Study: Optimizing Indoor Wireless Communications
For years Tsampikos Kottos, the Lauren B. Dachs Professor of Science and Society, has sought to address a problem with wireless communications: the difficulty in manipulating indoor signals due to the complexity of the surrounding environment. This can lead to weaker or dropped signals that cause internet slowdowns for consumer devices like cell phones and computers, or in the case of a research lab, slower data transfers or test result readings that drag out the timelines of cutting-edge discoveries.
“Developing efficient indoor wireless protocols is crucial because they let thousands of devices share real-time data reliably, improving safety, productivity, and energy efficiency,” Kottos said. This is especially notable as the wireless communications industry is preparing for the next generation of wireless communications, or 6G, which is expected to launch in the early 2030s.

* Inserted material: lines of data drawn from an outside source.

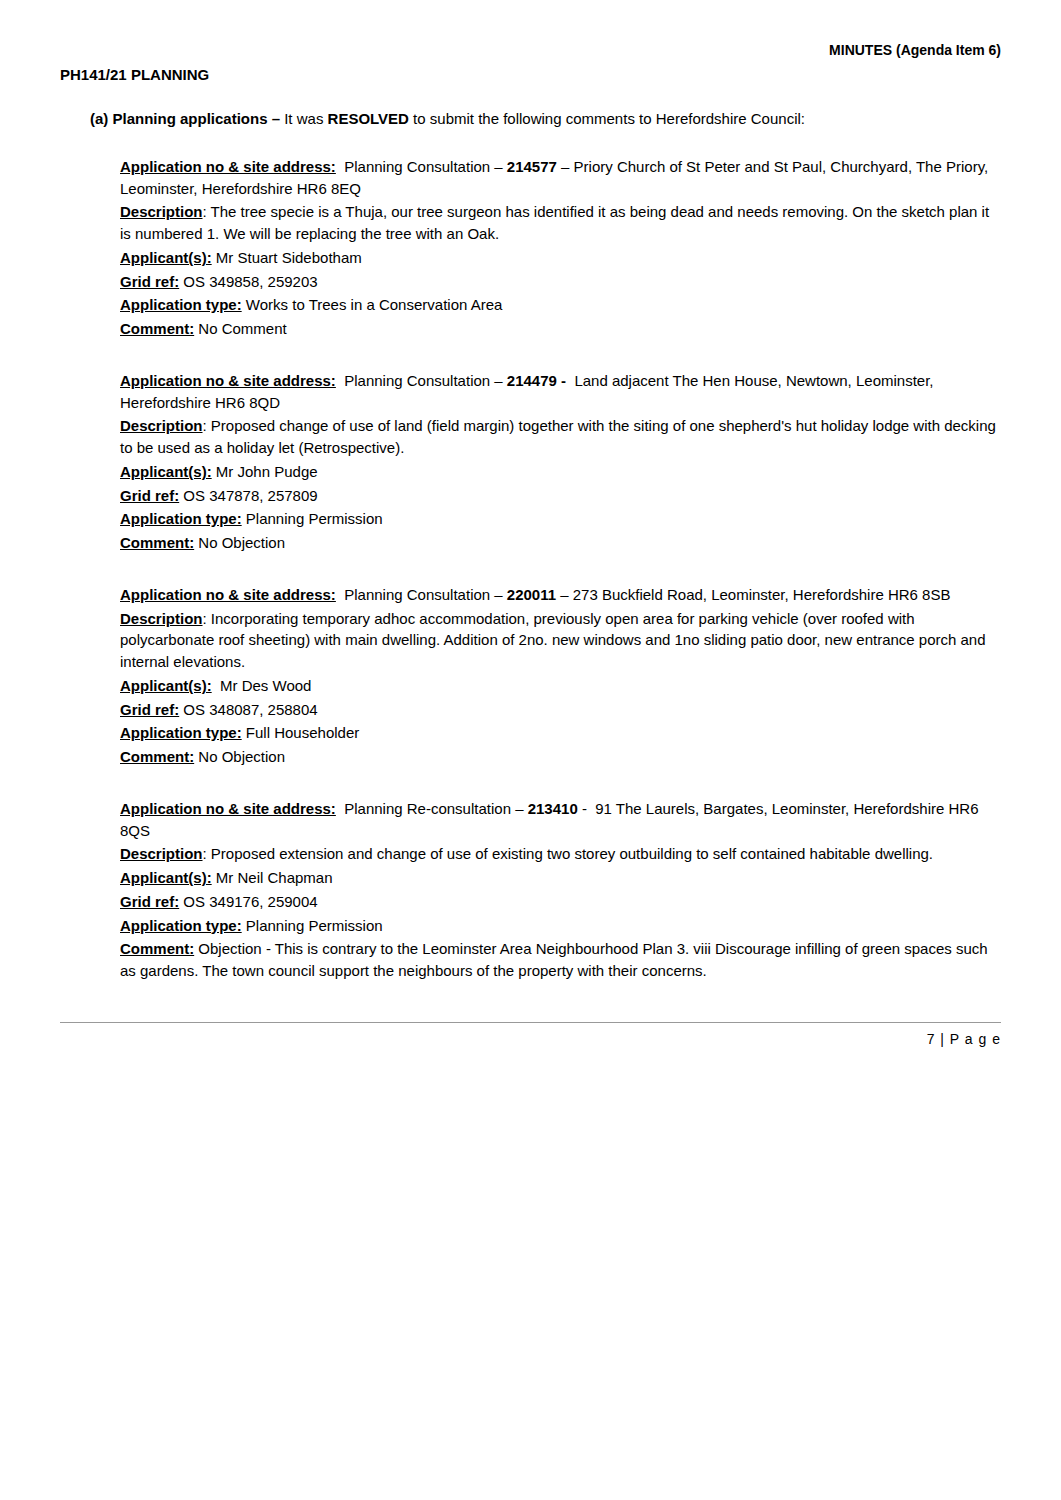MINUTES (Agenda Item 6)
PH141/21 PLANNING
(a) Planning applications – It was RESOLVED to submit the following comments to Herefordshire Council:
Application no & site address: Planning Consultation – 214577 – Priory Church of St Peter and St Paul, Churchyard, The Priory, Leominster, Herefordshire HR6 8EQ
Description: The tree specie is a Thuja, our tree surgeon has identified it as being dead and needs removing. On the sketch plan it is numbered 1. We will be replacing the tree with an Oak.
Applicant(s): Mr Stuart Sidebotham
Grid ref: OS 349858, 259203
Application type: Works to Trees in a Conservation Area
Comment: No Comment
Application no & site address: Planning Consultation – 214479 - Land adjacent The Hen House, Newtown, Leominster, Herefordshire HR6 8QD
Description: Proposed change of use of land (field margin) together with the siting of one shepherd's hut holiday lodge with decking to be used as a holiday let (Retrospective).
Applicant(s): Mr John Pudge
Grid ref: OS 347878, 257809
Application type: Planning Permission
Comment: No Objection
Application no & site address: Planning Consultation – 220011 – 273 Buckfield Road, Leominster, Herefordshire HR6 8SB
Description: Incorporating temporary adhoc accommodation, previously open area for parking vehicle (over roofed with polycarbonate roof sheeting) with main dwelling. Addition of 2no. new windows and 1no sliding patio door, new entrance porch and internal elevations.
Applicant(s): Mr Des Wood
Grid ref: OS 348087, 258804
Application type: Full Householder
Comment: No Objection
Application no & site address: Planning Re-consultation – 213410 - 91 The Laurels, Bargates, Leominster, Herefordshire HR6 8QS
Description: Proposed extension and change of use of existing two storey outbuilding to self contained habitable dwelling.
Applicant(s): Mr Neil Chapman
Grid ref: OS 349176, 259004
Application type: Planning Permission
Comment: Objection - This is contrary to the Leominster Area Neighbourhood Plan 3. viii Discourage infilling of green spaces such as gardens. The town council support the neighbours of the property with their concerns.
7 | P a g e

Currently, system installers—like an internet provider adding a new WiFi network to an office building—must go through a period of trial and error until they find the optimal locations for signal emitters and receivers. Oftentimes in more large-scale or complex spaces full of objects that can deflect a signal away from its target, system installers must make a full computer model of a space with measurements of the size, density, and placement of obstacles in a room. These approaches are both time consuming and inefficient, Kottos said. The systems often need to be recalibrated over time, as any changes to the furniture or decorations in a room alter the landscape for a signal to travel through.
In 2021, Kottos had thought of a framework of a solution to this conundrum but was struggling to hone the idea into a firm concept. Then he heard a talk from Steven Johnson, professor of physics at MIT, about computer algorithms that start with a desired outcome and work backwards to find the right process to achieve that outcome, and it clicked.
Kottos developed an experimental real-time approach that allows a user to control and deliver targeted electromagnetic waves in environments like an office space or data center, known as complex multi-resonant and multi-scattering systems. The proof-of-concept research was published recently in Nature Communications.
“There is an ideal computer that solves these types of complex problems exactly. What is this computer? The environment itself, the room itself, where signals propagate,” Kottos said.
Wireless Communications
Kottos’ inverse-design-informed approach leverages the complexity of the space itself by utilizing reconfigurable elements, like reconfigurable intelligent metasurfaces (RIS), and artificial intelligence schemes to determine the best path for a signal to be transmitted. Not only does his proposed physical computing protocol optimize signal delivery, but the system is scalable to a room of any size, orientation, or structure, he said.
His approach relies on RIS, which are large programmable panels made up of small pixels that can guide electromagnetic signals to targeted areas. Large wireless communications companies have begun investing in this technology and it could play a significant role in 6G technology, Kottos said. RIS can guide an electromagnetic wave to any point within a room, which gives Kottos full freedom to place signaling devices and receivers anywhere without sacrificing the requested communication modalities.
The approach is unique in that it needs minimal information on the electromagnetic environment surrounding the system and skips most of the measurements, which will help to reduce monetary, energy, and time-related costs, he said. Kottos’ methodology also requires minimal modeling, further reducing computer processing time and energy consumption.
“Every time that you make a measurement, you make mistakes,” Kottos said. “There is nothing like accurate measurement. So, the less measurements you do, the fewer mistakes you are making, the less energy you are using.”
Next Steps
Now that Kottos has a theoretical framework backed by a physical demonstration of his concept, his team plans to focus on building a prototype over the next four years. Kottos said this methodology can be applied to other wave-related frameworks, like seismic wave management systems, atmospheric imaging, and medical imaging technology.
Kottos’ approach was developed in collaboration with Zin Lin ’12, assistant professor of electrical and computer engineering at Virginia Tech, Wesleyan graduate student John Guillamon and the Wesleyan postdoctoral associate ChengZhen Wang.